Document structure recognition data
--------------------------------

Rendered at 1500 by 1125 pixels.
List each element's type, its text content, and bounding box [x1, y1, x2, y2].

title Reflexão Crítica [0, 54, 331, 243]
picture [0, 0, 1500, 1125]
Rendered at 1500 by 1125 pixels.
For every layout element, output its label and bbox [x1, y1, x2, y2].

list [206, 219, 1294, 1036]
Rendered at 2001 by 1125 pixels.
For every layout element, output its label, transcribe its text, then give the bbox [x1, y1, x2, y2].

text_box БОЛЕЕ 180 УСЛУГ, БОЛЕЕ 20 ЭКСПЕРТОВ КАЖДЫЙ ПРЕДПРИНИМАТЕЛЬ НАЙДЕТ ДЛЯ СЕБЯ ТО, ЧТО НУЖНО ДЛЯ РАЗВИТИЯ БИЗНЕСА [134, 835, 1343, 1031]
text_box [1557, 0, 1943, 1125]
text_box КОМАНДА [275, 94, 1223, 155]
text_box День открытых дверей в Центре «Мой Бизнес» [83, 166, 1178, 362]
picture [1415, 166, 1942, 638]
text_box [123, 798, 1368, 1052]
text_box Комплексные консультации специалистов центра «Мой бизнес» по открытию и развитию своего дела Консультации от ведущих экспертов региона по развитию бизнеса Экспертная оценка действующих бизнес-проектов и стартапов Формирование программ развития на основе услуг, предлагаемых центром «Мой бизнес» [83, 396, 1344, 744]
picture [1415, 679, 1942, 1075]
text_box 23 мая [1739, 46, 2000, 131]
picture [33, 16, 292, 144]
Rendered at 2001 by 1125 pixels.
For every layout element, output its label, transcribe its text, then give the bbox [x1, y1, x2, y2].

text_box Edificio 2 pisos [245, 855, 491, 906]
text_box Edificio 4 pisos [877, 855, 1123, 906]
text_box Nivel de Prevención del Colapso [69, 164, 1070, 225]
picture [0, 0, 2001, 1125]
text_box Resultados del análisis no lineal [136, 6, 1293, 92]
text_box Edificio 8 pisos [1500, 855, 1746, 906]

--------------------------------

Type out the entries once more, precisely.

Answer to this exercise ▸
Rendered at 1500 by 1125 pixels.
List each element's type, its text content, and bounding box [x1, y1, x2, y2].

title Reflexão Crítica [0, 54, 331, 243]
picture [0, 0, 1500, 1125]
Rendered at 1500 by 1125 pixels.
For every layout element, output its label and bbox [x1, y1, x2, y2].

list [206, 219, 1294, 1036]
Rendered at 2001 by 1125 pixels.
For every layout element, output its label, transcribe its text, then give the bbox [x1, y1, x2, y2].

text_box БОЛЕЕ 180 УСЛУГ, БОЛЕЕ 20 ЭКСПЕРТОВ КАЖДЫЙ ПРЕДПРИНИМАТЕЛЬ НАЙДЕТ ДЛЯ СЕБЯ ТО, ЧТО НУЖНО ДЛЯ РАЗВИТИЯ БИЗНЕСА [134, 835, 1343, 1031]
text_box [1557, 0, 1943, 1125]
text_box КОМАНДА [275, 94, 1223, 155]
text_box День открытых дверей в Центре «Мой Бизнес» [83, 166, 1178, 362]
picture [1415, 166, 1942, 638]
text_box [123, 798, 1368, 1052]
text_box Комплексные консультации специалистов центра «Мой бизнес» по открытию и развитию своего дела Консультации от ведущих экспертов региона по развитию бизнеса Экспертная оценка действующих бизнес-проектов и стартапов Формирование программ развития на основе услуг, предлагаемых центром «Мой бизнес» [83, 396, 1344, 744]
picture [1415, 679, 1942, 1075]
text_box 23 мая [1739, 46, 2000, 131]
picture [33, 16, 292, 144]
Rendered at 2001 by 1125 pixels.
For every layout element, output its label, transcribe its text, then give the bbox [x1, y1, x2, y2].

text_box Edificio 2 pisos [245, 855, 491, 906]
text_box Edificio 4 pisos [877, 855, 1123, 906]
text_box Nivel de Prevención del Colapso [69, 164, 1070, 225]
picture [0, 0, 2001, 1125]
text_box Resultados del análisis no lineal [136, 6, 1293, 92]
text_box Edificio 8 pisos [1500, 855, 1746, 906]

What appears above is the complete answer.